* **EXTRACTED TEXT**
The chapter then addresses choices of transcription, particularly the
ever-vexing issue of how to do justice to the richness of speech within the
two-dimensional boundaries of print. Standard printed forms of language give the
same orthographic weight, most notably as identifiable 'words', either to single
words which have no correlate in connected speech or to word sequences which
speakers treat as single entities. Conversely, recurrent features of everyday
spoken utterances find no correlate in standard orthographies. Lindström opts
for a (very readable) pronunciation spelling, as it were, using the standard
Swedish alphabet to render visual counterparts of actual auditory input. For
example, what we hear as ''hörru de junte så'' (p. 15) has the well-behaved
spelling ''hör du det är ju inte så'' [listen, it's not like that at all], spoken
''att'' and ''och'' [infinitive 'to' and 'and'] are both ''å'', and ''ser du''
[you see]
is one single entity, variously pronounced ''serru'' and ''sörrö''. Other
transcription conventions are explained here, including filled pauses,
ingressives and several features of intonation and prosody, all usefully
gathered in the last page of the book. 

Chapter 2, ''Orientering om samtalsgrammatik'' [Background to conversation
grammar], sets studies of Swedish grammar in a historical perspective,
highlighting differences in analytical focus, and so the different grammars that
the language has had described - and prescribed, including judgments which
remain familiar today, of written language as good language and related
recommendations that speech should emulate print. Lindström argues that
accumulated knowledge about written Swedish, minus the judgmental flourish,
affords a workable starting point for his own analysis of the language, which
complements it. Descriptions of spoken data are needed because it is as
unreasonable to expect speech to reproduce print as to expect the converse.

* **REQUIRED TASK 1**
In the passage on transcribing Swedish speech, how is spoken "att" and "och" written?
* **REQUIRED TASK 2**
Render the records as a Markdown table with the columns "Row" and "Record line". Start at the line containing "city: Nikolsdorf" and end at the end of the records, leave out blank lines, and omit the pictures.

* **SUPPLIED MATERIAL**
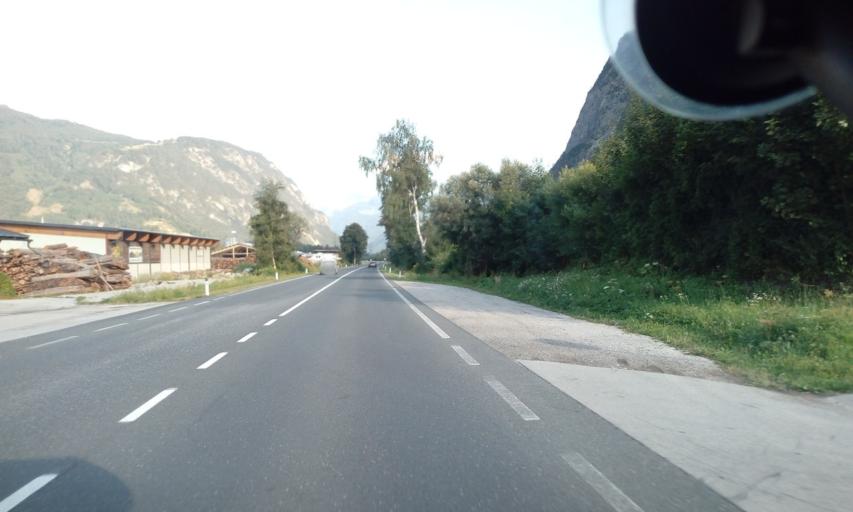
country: AT
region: Tyrol
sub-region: Politischer Bezirk Lienz
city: Nikolsdorf
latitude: 46.7797
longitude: 12.8953
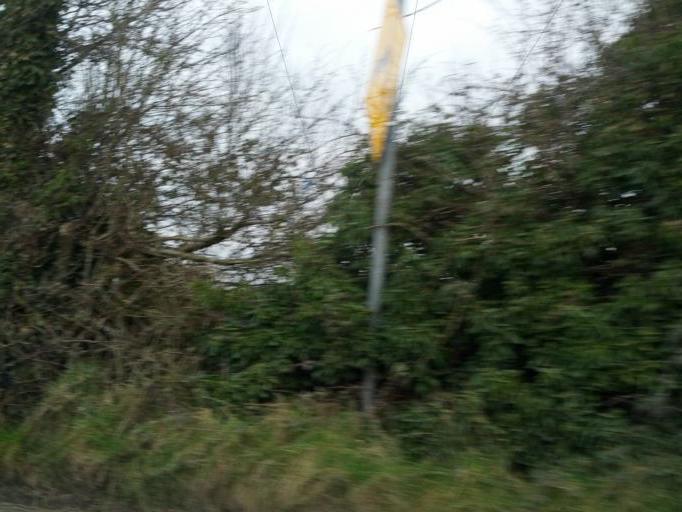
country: IE
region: Connaught
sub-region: County Galway
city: Oranmore
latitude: 53.2094
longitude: -8.8348
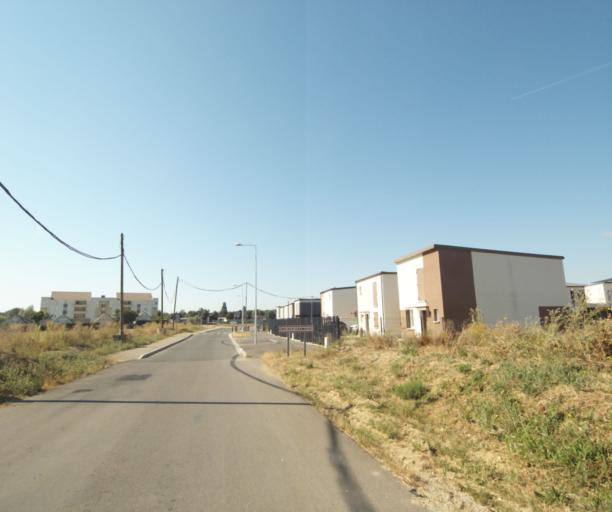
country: FR
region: Ile-de-France
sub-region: Departement de Seine-et-Marne
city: Moissy-Cramayel
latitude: 48.6343
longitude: 2.5866
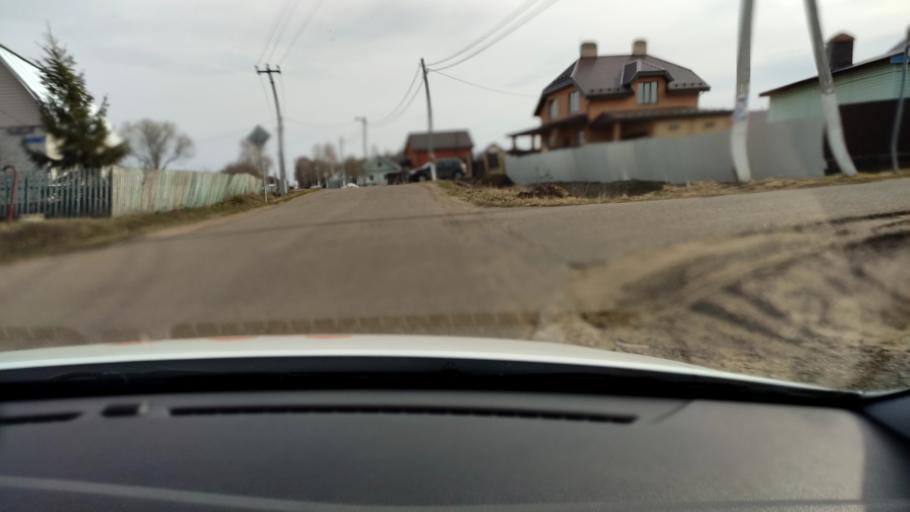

* **WORKED SOLUTION 1**
Both are written as "å".

* **WORKED SOLUTION 2**
| Row | Record line |
|---|---|
| 1 | city: Nikolsdorf |
| 2 | latitude: 46.7797 |
| 3 | longitude: 12.8953 |
| 4 | country: IE |
| 5 | region: Connaught |
| 6 | sub-region: County Galway |
| 7 | city: Oranmore |
| 8 | latitude: 53.2094 |
| 9 | longitude: -8.8348 |
| 10 | country: FR |
| 11 | region: Ile-de-France |
| 12 | sub-region: Departement de Seine-et-Marne |
| 13 | city: Moissy-Cramayel |
| 14 | latitude: 48.6343 |
| 15 | longitude: 2.5866 |